Yesterday, the State Services Commission finally published New Zealand's draft Open Government Partnership Mid-term Self-assessment Report - the one they'd refused to provide during the recent consultation round and refused to disclose under the OIA. They've also re-opened consultation for another two weeks, until October 16. Which is interesting, because according to the OGP's timeline and the one they provided to their stakeholder advisory group, it was supposed to be signed off by the Minister on September 10 and submitted to the OGP by September 30. It is unclear at this stage whether they have negotiated an extension, decided to be late so they can do it properly, or are "consulting" on a document which has already been submitted (and sadly, given their past behaviour, the latter isn't beyond the realms of possibility). But either way, it shows what an abortion this process has been.
So what about the report itself? I'll be making a detailed submission on it later, but I'm not impressed with a few sections. Firstly, there's an attempt to justify the government's inclusion of existing programmes as OGP commitments on the basis that they're "ambitious". But that's not enough; the OGP is clear that you can only include existing programmes in an action plan if doing so results in improvement, greater ambition or additional commitment (so tighter timelines or tougher targets). SSC tries to get around this by claiming that the "greater public and international exposure" from inclusion in the action plan will result in improved transparency and accountability. I don't think so. Or rather, if that's the level of additional benefit required, then the entire concept of additionality is meaningless. Plus of course there's the mistaking "making information available" with "accountability" - something which will likely get them spanked in independent review.
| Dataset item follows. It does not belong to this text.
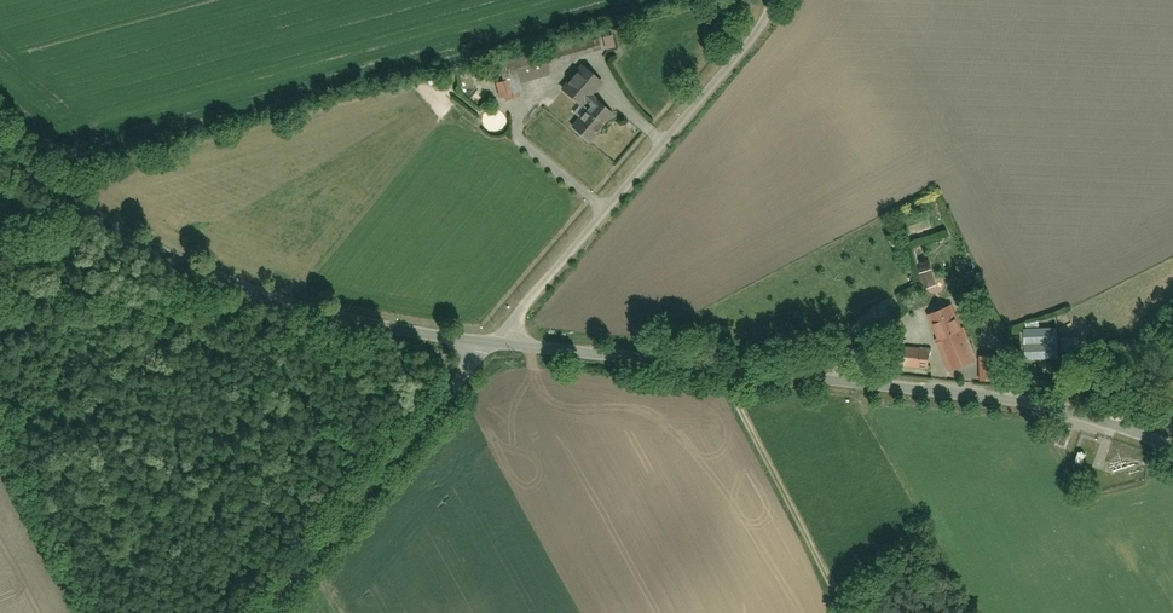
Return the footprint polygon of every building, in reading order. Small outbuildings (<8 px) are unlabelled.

Secondly, they promise more and better consultation in future - they'll change, really! I'll believe it when I see it.
And then there's this bit:
New Zealand’s Action Plan contains commitments that are ongoing, multi-faceted, and extremely ambitious – and this is appropriate given the position from which we are building. It means that our first mid-term self-assessment report can only reflect a fraction of the complexity and scale of each of these projects.
Which sounds an awful lot like ACT's "I think my argument is so powerful, it's not necessary to talk about it". Alternatively, it suggests that their commitments were not specific and measureable enough to be reported on. Either way, I'm not impressed.